Your instructions
Rewrite the data from its start through the line containing "right elbow: (860, 782, -16)", replacing "centimetres" with "centimeters" and leaving everything else as it is. Omit the pictures from your answer.

+++ Dataset

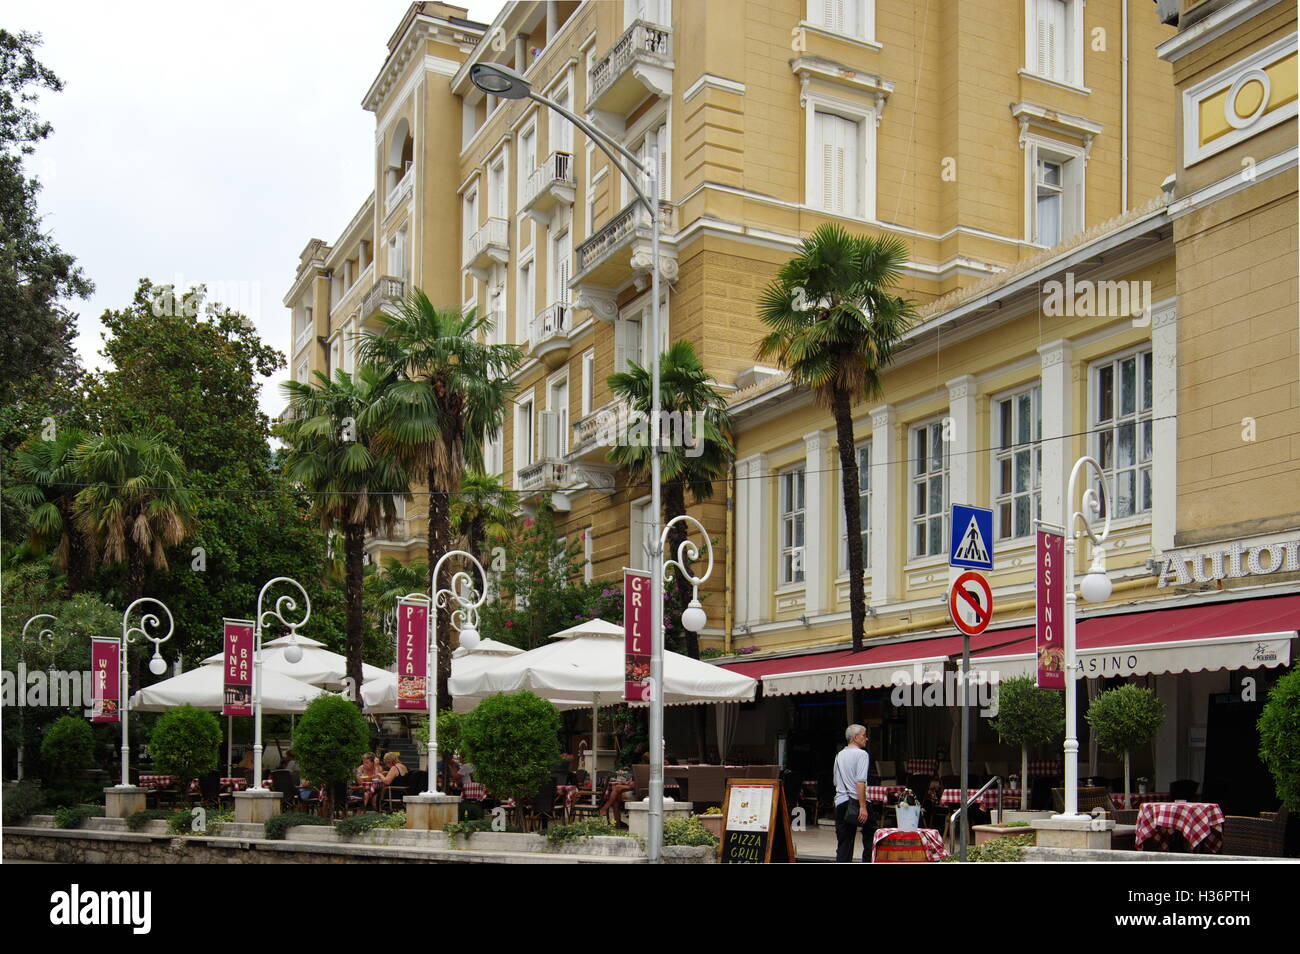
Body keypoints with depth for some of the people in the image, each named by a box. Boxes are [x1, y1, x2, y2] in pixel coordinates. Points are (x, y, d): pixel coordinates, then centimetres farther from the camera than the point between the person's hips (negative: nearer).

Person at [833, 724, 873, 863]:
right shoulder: (861, 754, -7)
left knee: (843, 843, 6)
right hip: (857, 801, -6)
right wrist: (863, 806, -19)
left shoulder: (839, 755, 16)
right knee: (869, 839, 6)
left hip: (840, 802, 6)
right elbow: (860, 782, -16)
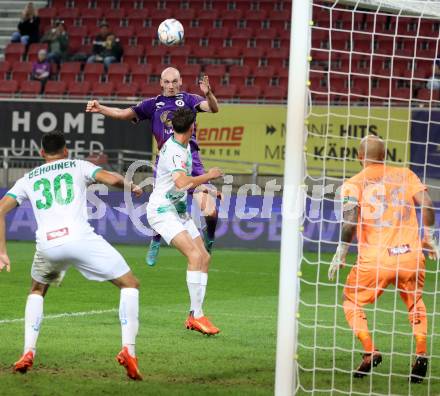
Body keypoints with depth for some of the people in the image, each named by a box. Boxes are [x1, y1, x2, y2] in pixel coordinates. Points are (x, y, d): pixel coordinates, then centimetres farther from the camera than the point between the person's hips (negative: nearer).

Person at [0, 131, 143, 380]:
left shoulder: (28, 179, 26)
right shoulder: (78, 166, 19)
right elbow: (112, 179, 2)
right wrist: (132, 187, 23)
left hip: (47, 244, 3)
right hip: (80, 238, -3)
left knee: (37, 291, 33)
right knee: (130, 285, 11)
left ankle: (28, 353, 18)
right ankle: (128, 349, -7)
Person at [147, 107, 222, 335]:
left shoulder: (185, 147, 9)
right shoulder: (173, 151, -22)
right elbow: (181, 182, -38)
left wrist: (206, 189, 28)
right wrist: (208, 176, -26)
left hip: (179, 211, 10)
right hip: (162, 211, -10)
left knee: (204, 258, 4)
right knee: (195, 255, -24)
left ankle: (194, 316, 7)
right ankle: (196, 315, -22)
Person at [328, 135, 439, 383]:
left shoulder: (354, 183, 2)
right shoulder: (405, 175, 11)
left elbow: (350, 221, -11)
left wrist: (341, 253, -3)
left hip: (375, 260, -3)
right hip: (412, 256, 3)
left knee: (352, 302, 20)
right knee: (415, 303, 26)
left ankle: (370, 351, 1)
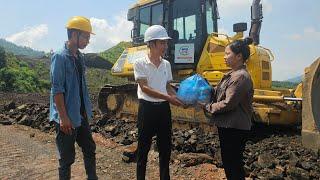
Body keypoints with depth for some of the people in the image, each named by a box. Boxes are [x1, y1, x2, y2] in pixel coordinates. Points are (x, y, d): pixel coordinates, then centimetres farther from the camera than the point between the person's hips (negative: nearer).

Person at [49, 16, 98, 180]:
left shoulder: (80, 57, 8)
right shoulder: (60, 57, -15)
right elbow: (57, 90, -18)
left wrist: (87, 110, 14)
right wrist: (64, 118, -19)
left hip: (81, 116, 8)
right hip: (67, 118, -8)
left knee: (90, 150, 17)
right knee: (67, 157, 7)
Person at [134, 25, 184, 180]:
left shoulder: (166, 64, 6)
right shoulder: (140, 63, -10)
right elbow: (144, 88, -16)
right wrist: (168, 98, -22)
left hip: (164, 108, 5)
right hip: (147, 108, -5)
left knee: (165, 146, 14)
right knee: (144, 146, 8)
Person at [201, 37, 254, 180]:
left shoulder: (241, 77, -20)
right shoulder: (233, 74, 11)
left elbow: (228, 104, -23)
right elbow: (218, 93, 13)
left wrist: (208, 107, -11)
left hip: (235, 128, -9)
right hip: (227, 125, 9)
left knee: (234, 164, 5)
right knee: (228, 162, 21)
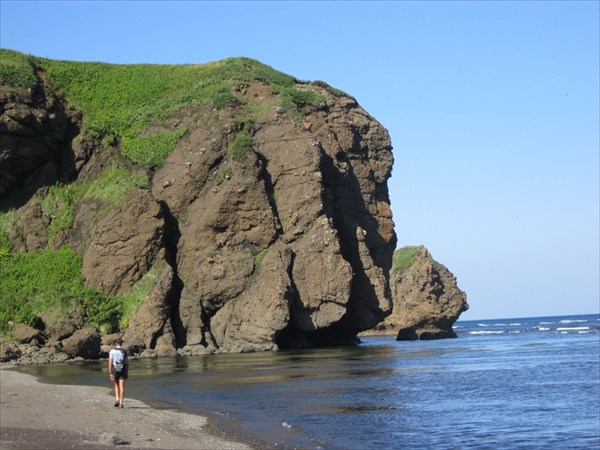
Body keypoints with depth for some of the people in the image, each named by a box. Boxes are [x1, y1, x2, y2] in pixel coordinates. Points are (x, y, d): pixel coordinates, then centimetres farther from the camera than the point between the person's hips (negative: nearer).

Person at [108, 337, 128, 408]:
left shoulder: (112, 351, -2)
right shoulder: (124, 351, 0)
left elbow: (110, 362, -7)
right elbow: (127, 363, 1)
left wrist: (110, 373, -5)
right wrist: (127, 372, 10)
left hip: (115, 370, 0)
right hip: (123, 370, 0)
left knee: (116, 386, 19)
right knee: (122, 387, 0)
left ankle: (117, 399, 3)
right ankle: (121, 403, -5)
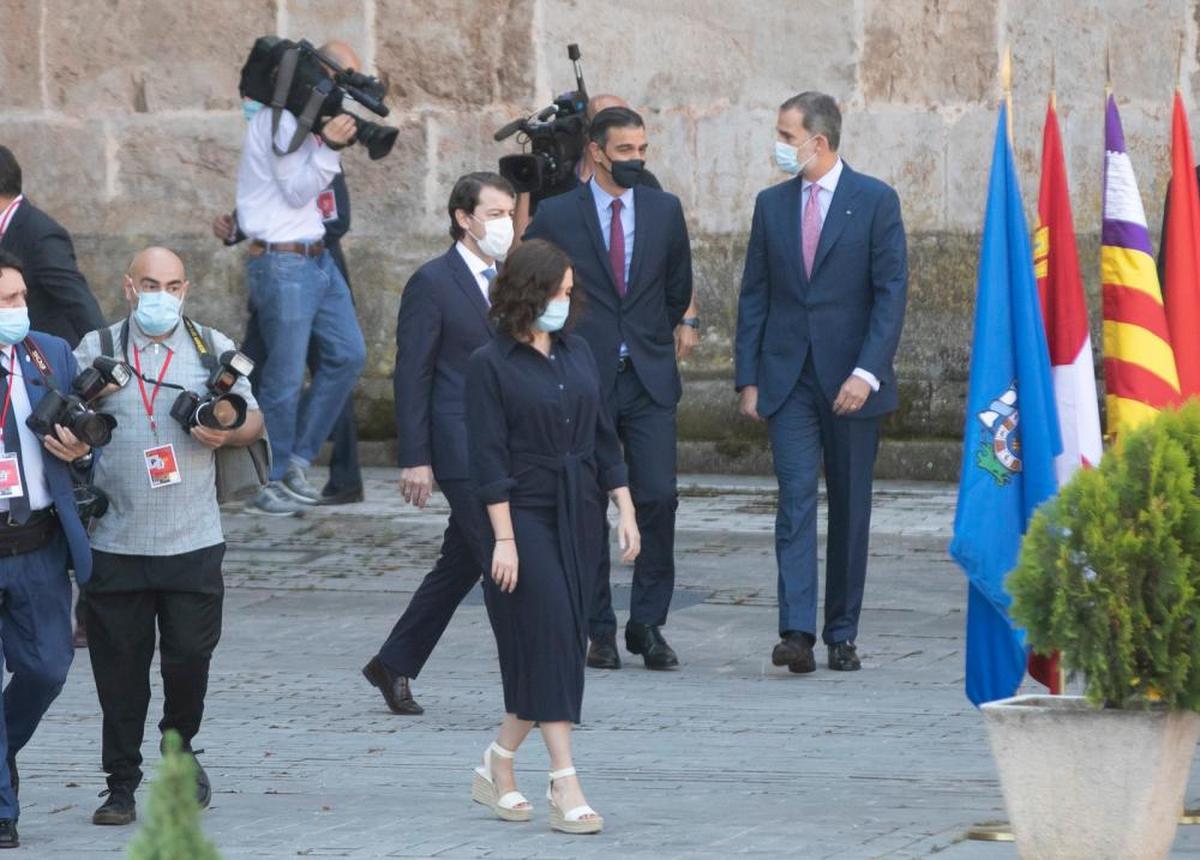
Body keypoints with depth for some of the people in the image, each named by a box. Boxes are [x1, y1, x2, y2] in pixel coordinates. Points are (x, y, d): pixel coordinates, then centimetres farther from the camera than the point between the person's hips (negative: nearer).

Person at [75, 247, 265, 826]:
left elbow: (254, 420, 15)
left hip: (193, 540, 1)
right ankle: (121, 785, 11)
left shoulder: (213, 349, 9)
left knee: (190, 654, -1)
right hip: (115, 540, 0)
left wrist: (226, 433, -7)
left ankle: (181, 750, 26)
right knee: (119, 665, 2)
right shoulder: (97, 350, 6)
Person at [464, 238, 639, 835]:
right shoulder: (492, 365, -6)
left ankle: (499, 765, 23)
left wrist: (626, 510, 9)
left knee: (559, 646, 7)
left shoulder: (576, 353, 11)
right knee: (550, 640, -12)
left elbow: (602, 437, 15)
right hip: (525, 515, -6)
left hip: (578, 517, 6)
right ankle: (565, 790, -13)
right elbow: (489, 459, -10)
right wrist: (504, 538, -16)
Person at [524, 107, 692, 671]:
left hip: (649, 379, 1)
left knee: (658, 497, -9)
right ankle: (600, 630, 9)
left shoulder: (664, 211, 7)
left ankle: (648, 625, 1)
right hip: (584, 380, -1)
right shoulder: (557, 216, -1)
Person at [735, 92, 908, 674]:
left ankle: (842, 634, 14)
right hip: (787, 378, 2)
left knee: (850, 509, 5)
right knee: (796, 499, -11)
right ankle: (797, 632, -19)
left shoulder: (874, 201, -2)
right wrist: (748, 378, 4)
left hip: (851, 380, -2)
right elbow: (754, 295, 11)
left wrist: (867, 372, -15)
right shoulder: (772, 205, 10)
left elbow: (891, 292, -6)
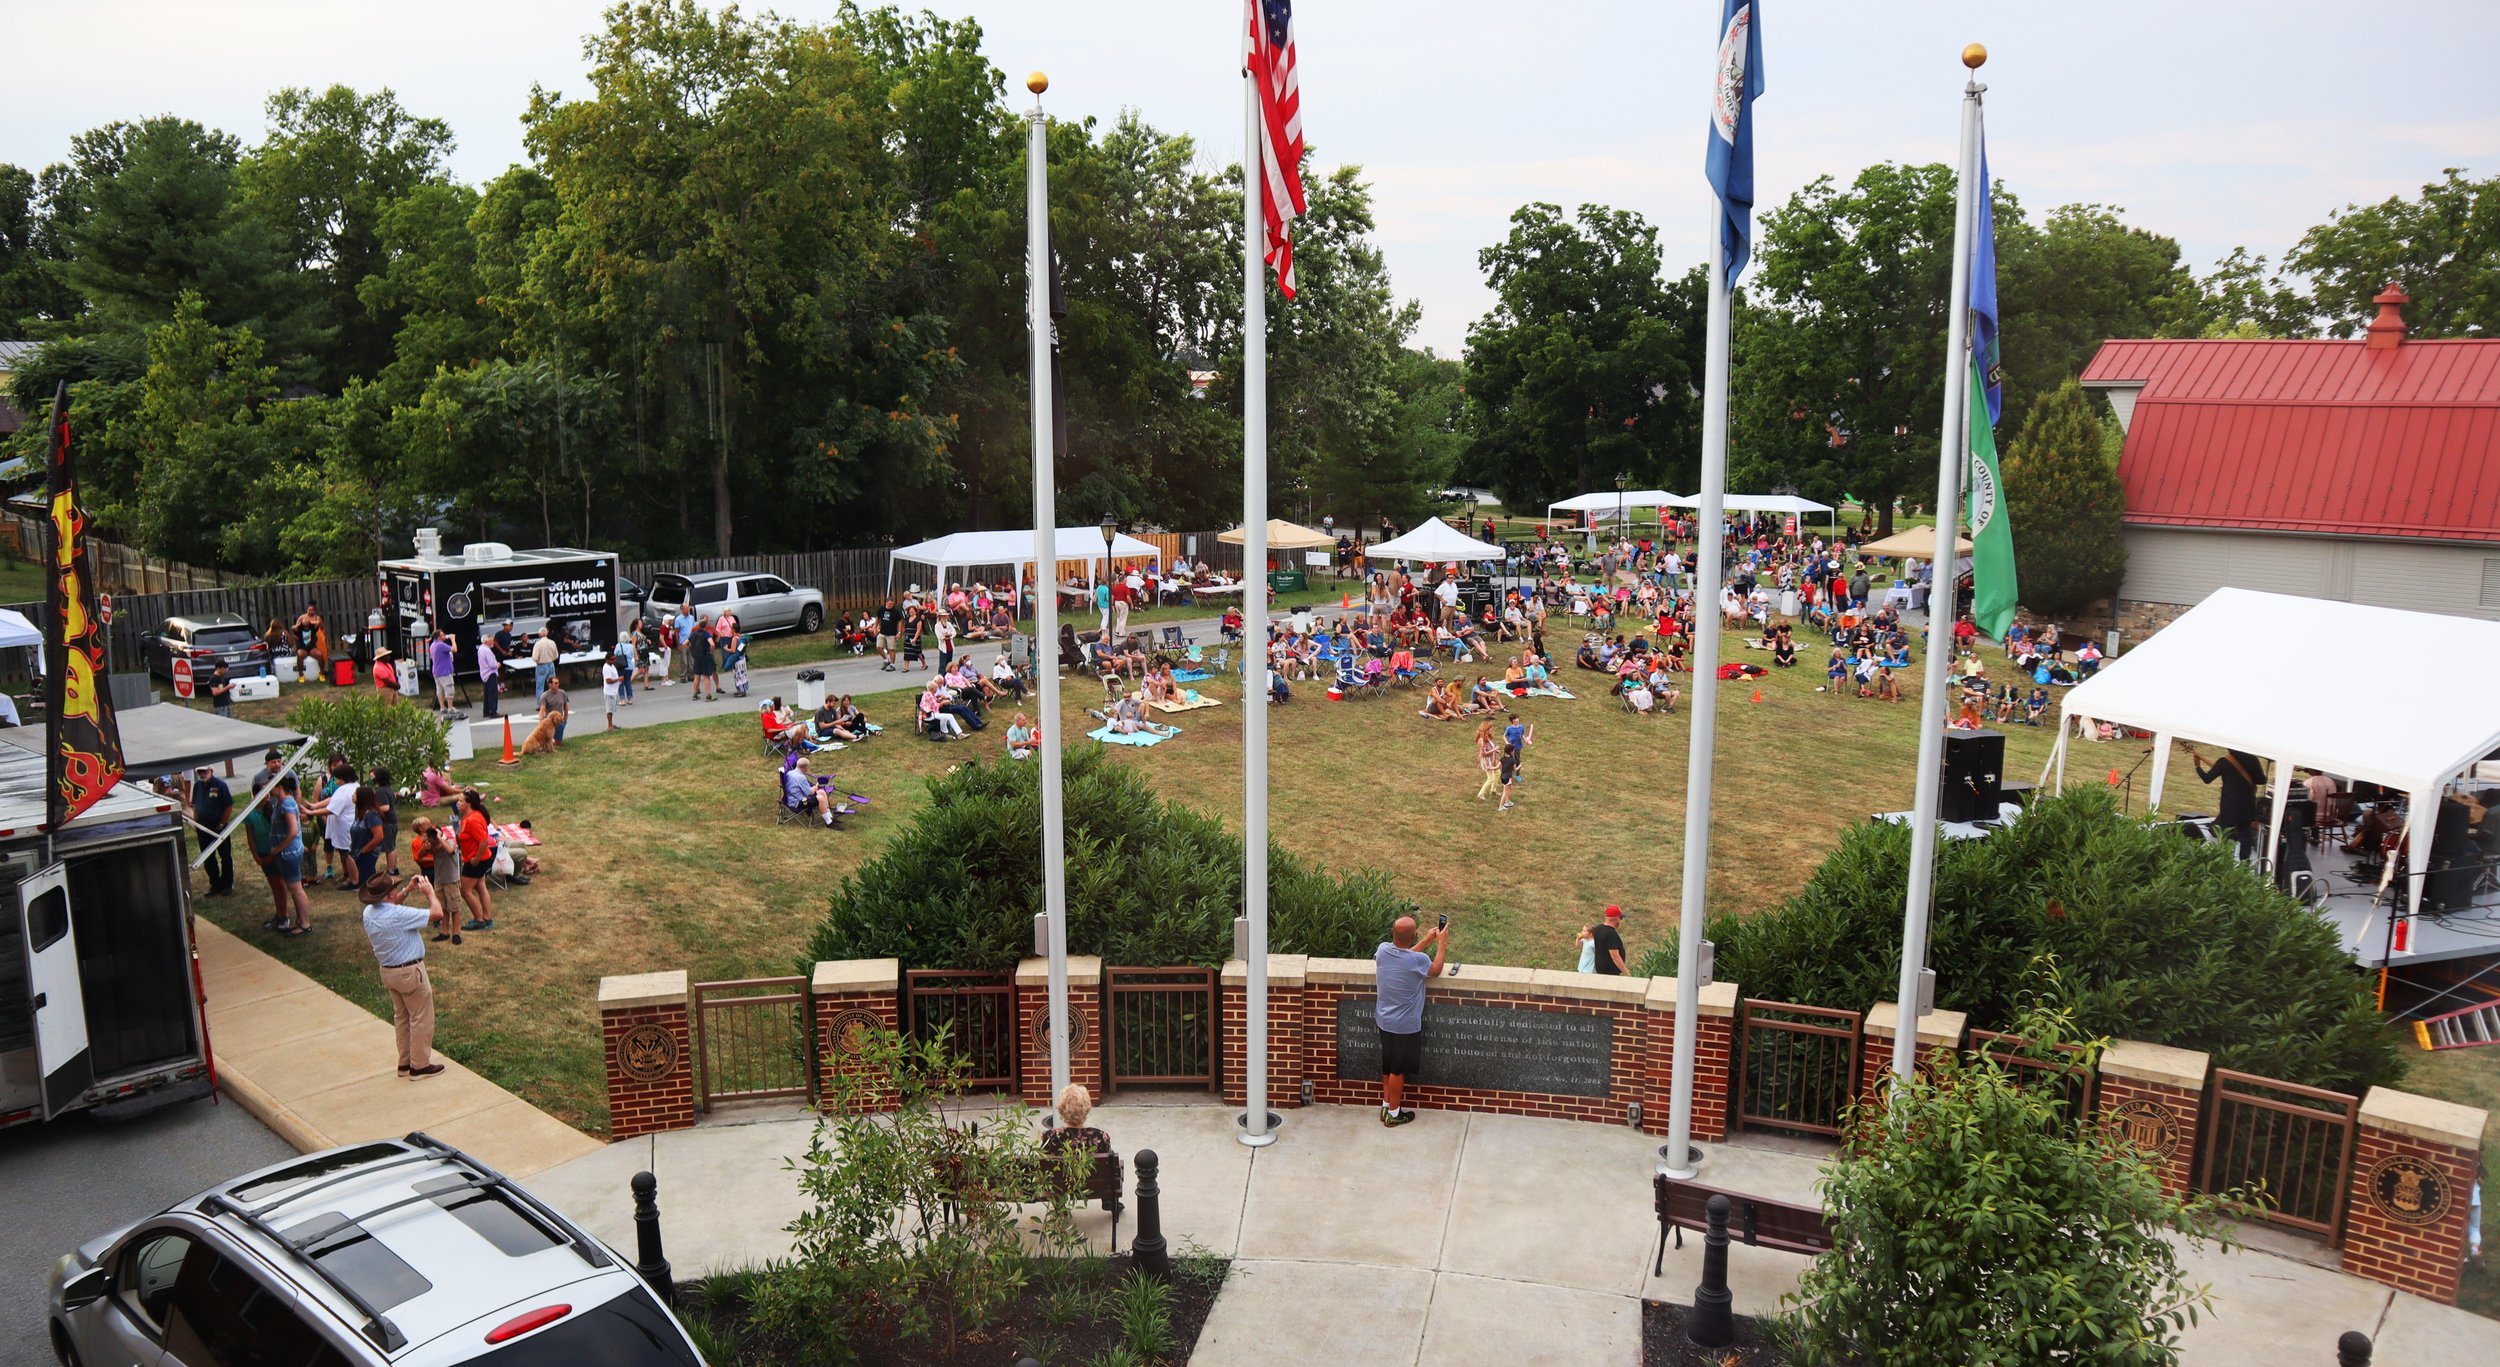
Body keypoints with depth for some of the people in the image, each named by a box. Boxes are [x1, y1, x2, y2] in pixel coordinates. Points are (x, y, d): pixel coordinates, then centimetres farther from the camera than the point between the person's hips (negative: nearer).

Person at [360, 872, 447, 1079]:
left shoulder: (369, 912, -4)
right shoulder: (399, 915, -29)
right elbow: (437, 913, -24)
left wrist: (406, 890, 12)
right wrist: (429, 892, -10)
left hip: (387, 971, 8)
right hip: (410, 972, -8)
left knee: (401, 1016, 21)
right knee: (421, 1018, 6)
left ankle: (405, 1062, 30)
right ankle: (420, 1065, 13)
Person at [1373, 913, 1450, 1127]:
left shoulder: (1383, 950, -11)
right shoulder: (1417, 960, -27)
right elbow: (1435, 970, -3)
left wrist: (1427, 939, 16)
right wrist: (1442, 943, 7)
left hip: (1384, 1021, 6)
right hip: (1406, 1026, -6)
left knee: (1388, 1067, 22)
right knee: (1398, 1070, 10)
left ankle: (1386, 1106, 35)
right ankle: (1393, 1114, 23)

++++++

Task result
Body keypoints with depth for some of the people in the image, each named by a box. Boxes are [x1, y1, x2, y2] in pixel coordinates. Points are (x, y, d): pixel coordinates, then centimeters farther from the camera than the point between the person's hips (negative: nearer).

Person at [833, 724, 873, 863]:
right shoulder: (861, 754, -7)
left knee: (843, 843, 6)
right hip: (857, 801, -6)
right wrist: (863, 806, -19)
left shoulder: (839, 755, 16)
right knee: (869, 839, 6)
left hip: (840, 802, 6)
right elbow: (860, 782, -16)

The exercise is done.